While a good laboratory can identify malaria and typhoid within a few days, other diseases, such as dengue and leptospirosis are harder to pinpoint. "There are some illnesses where you are relying on detecting antibodies in the blood and these may not show up for three or four weeks after infection."
And identification doesn't necessarily mean the illness will quickly be cured. "With dengue fever, we just don't have drugs that work against that particular family of viruses. There are relatively few drugs that do work against viral infections.
"We do have extremely effective treatments for malaria and we can prevent recurrences. Everybody who gets malaria gets cured - although some may die while we are curing the malaria."
But Thomas says the notion that the Third World is alive with mysterious diseases for which there is no cure is overplayed.
"There's no big mystery about dengue. We know it's a virus, we don't know quite how it does some of the things it does to people, but there are things we can do to alleviate it.
"Even with rare diseases like Ebola, it's amazing how much information there is about them. With Sars, within months of it appearing, we knew what it was very quickly.
"If you come back with a disease from a Third World country and it's severe enough for you to go to hospital, by and large we will find out what it is.
"That doesn't mean we can treat it."
Yet 40 years ago, scientists were ready to close the books on infectious diseases. Smallpox had been eradicated and it was thought polio would go the same way. Treatments had been developed for malaria and typhoid while historic killers like the plague, TB and cholera seemed containable with antibiotics.
The emergence of new killers such as Aids and Sars shattered delusions of invincibility. More humbling is the resurgence of malaria, dengue and cholera - diseases considered conquered 30 years ago.
Duane Gubler, the US Department of Health director of vector-borne infectious disease, puts their resurgence down to the combination of spreading urbanisation, more rapid movement of people and animals, and complacency. It was assumed that new wonder drugs and antibiotics would effectively control tropical diseases and research into them waned. So did preventive programmes. There's also little incentive for major pharmaceutical companies to find cures and treatments which poor countries can't afford to pay for.
But there's every incentive for well-off Western countries to undertake research and to provide aid to Third World neighbours for prevention programmes.
As for Strode Penny, she's leaving nothing to chance. Before leaving for an event in Borneo last year, she took every vaccine and prophylactic drug she could think of. "I came away clean, which was more of a cause for celebration than winning the race."
High-profile casualties
Endurance athlete Steve Gurney almost died when he contracted leptospirosis from bat dung in an adventure race in Malaysia in 1994. He lay in intensive care in a Malaysian hospital before being transferred to Singapore with lung and kidney failure.

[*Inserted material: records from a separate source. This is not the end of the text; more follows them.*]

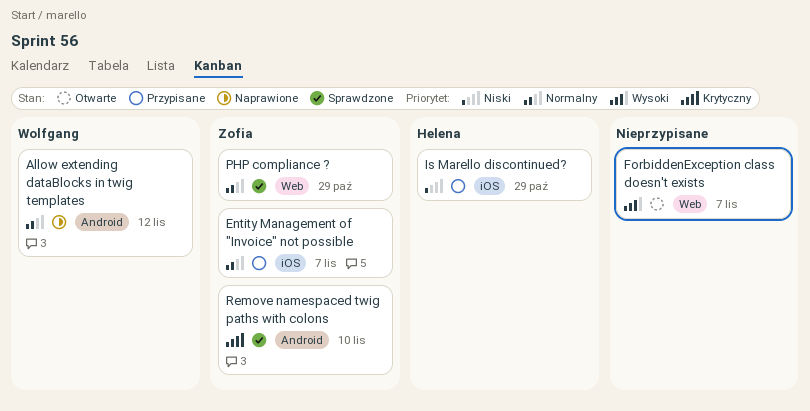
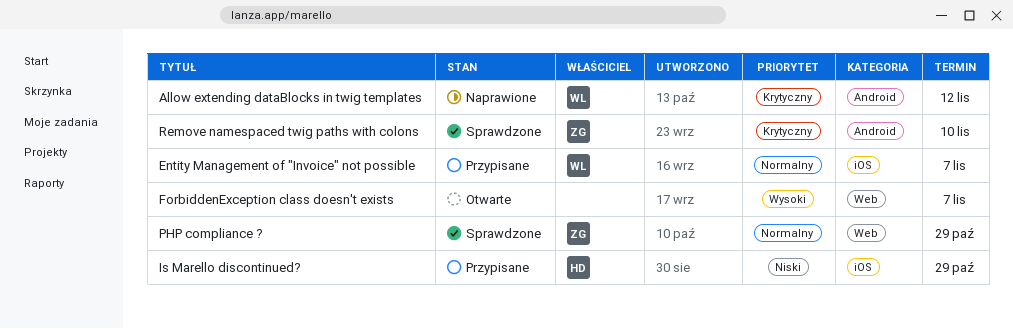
Allow extending dataBlocks in twig templates, priority: Normalny -> Krytyczny
Entity Management of "Invoice" not possible, owner: Zofia -> Wolfgang

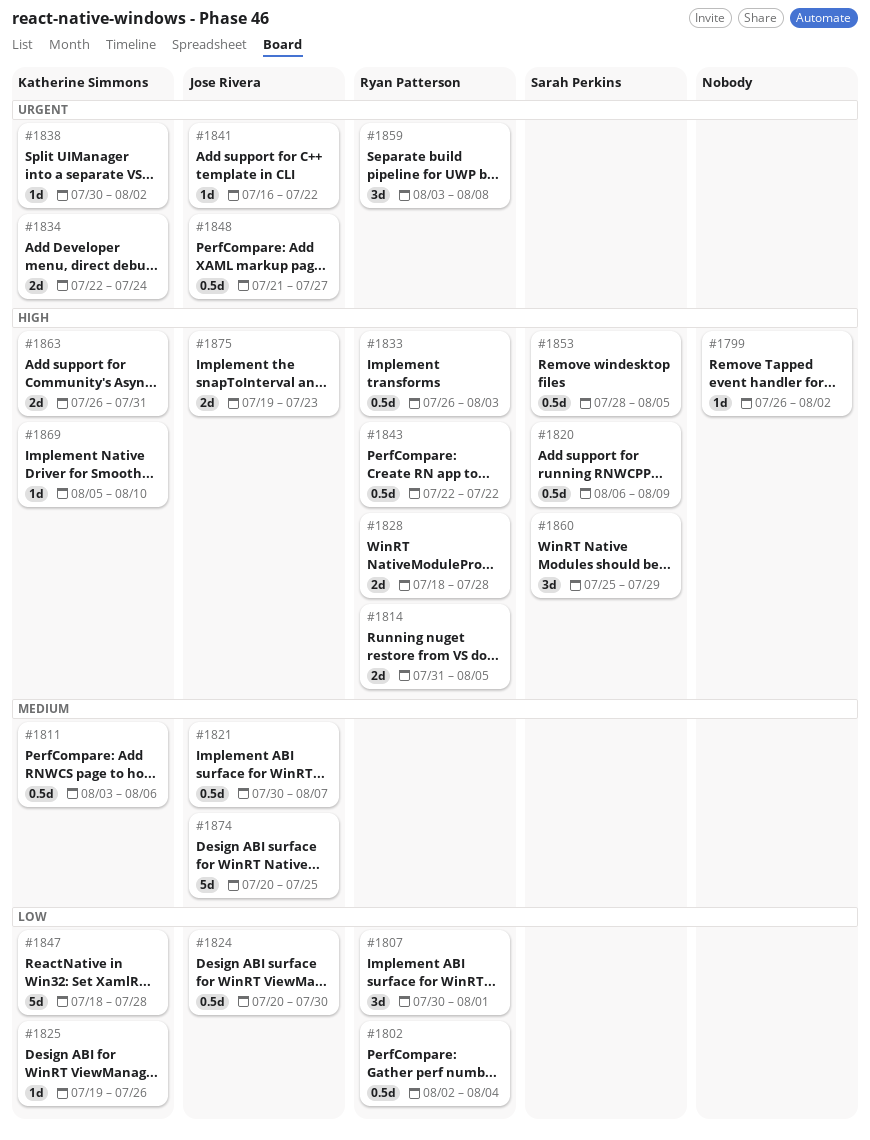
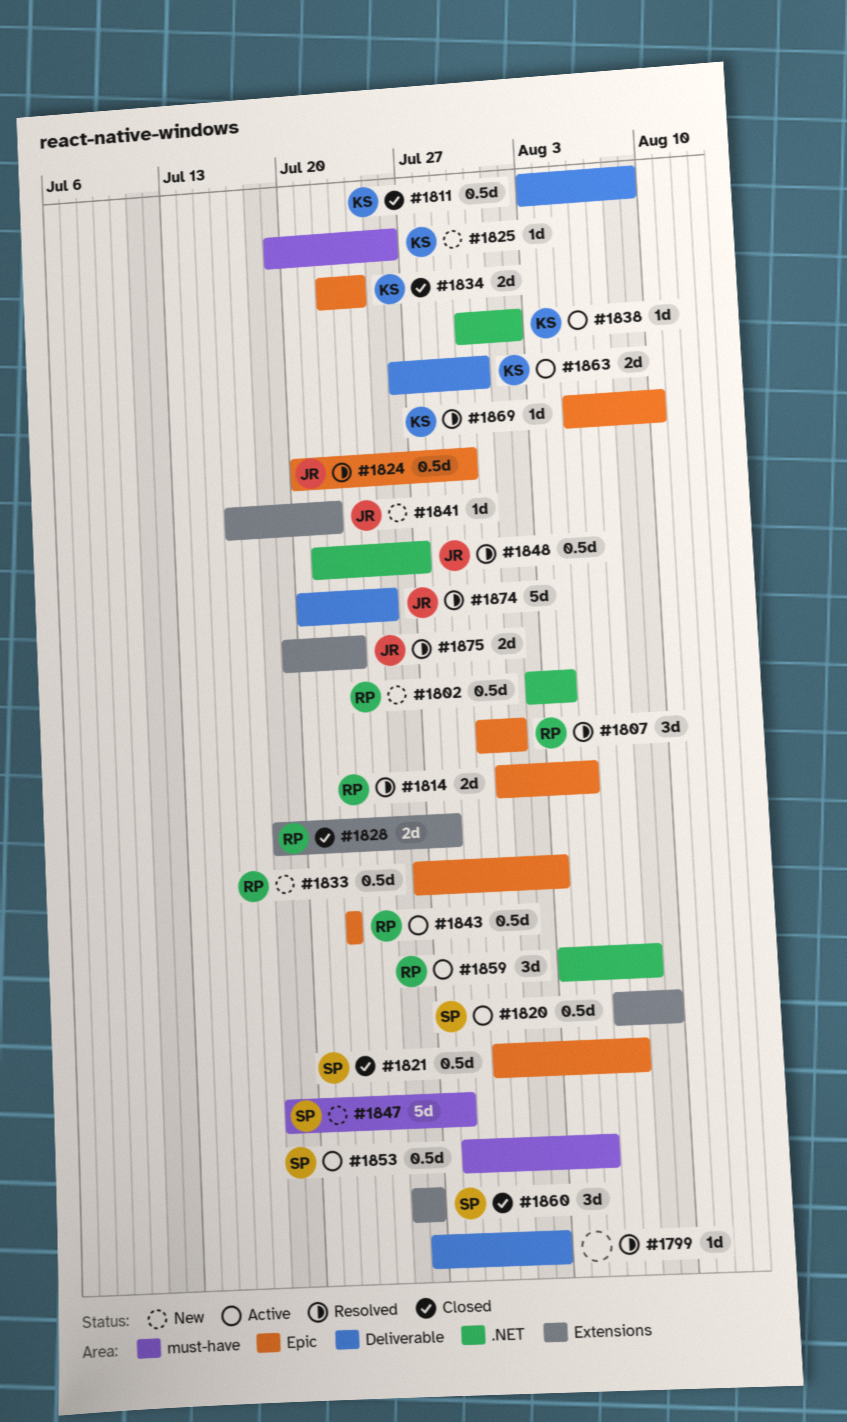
#1811, due: Aug 6 -> Aug 9
#1821, owner: Jose Rivera -> Sarah Perkins
#1847, owner: Katherine Simmons -> Sarah Perkins
#1860, due: Jul 29 -> Jul 26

He battled depression for months afterwards and it was two years before his body fully recovered.
The cricketing career of Martin Crowe, New Zealand's finest modern-day batsman, was dogged by the lingering effects of viruses picked up on tours to Asian countries, starting with food poisoning on a tour of Sri Lanka. Late in his career, playing on a dodgy knee, he missed the first leg of a twin tour of India and South Africa to lessen the risk of illness.
Sports Cafe presenter Lana Coc-Krofthad completed filming for Celebrity Treasure Island in Fiji when she became delirious with a mysterious fever and low blood pressure. She was sedated and flown to Auckland Hospital where she slipped in and out of consciousness and needed a respirator.
Commonwealth Games team doctor Nick Chamberlain was bitten by a mosquito in Kuala Lumpur in 1998. He ended up in intensive care with severe dengue fever.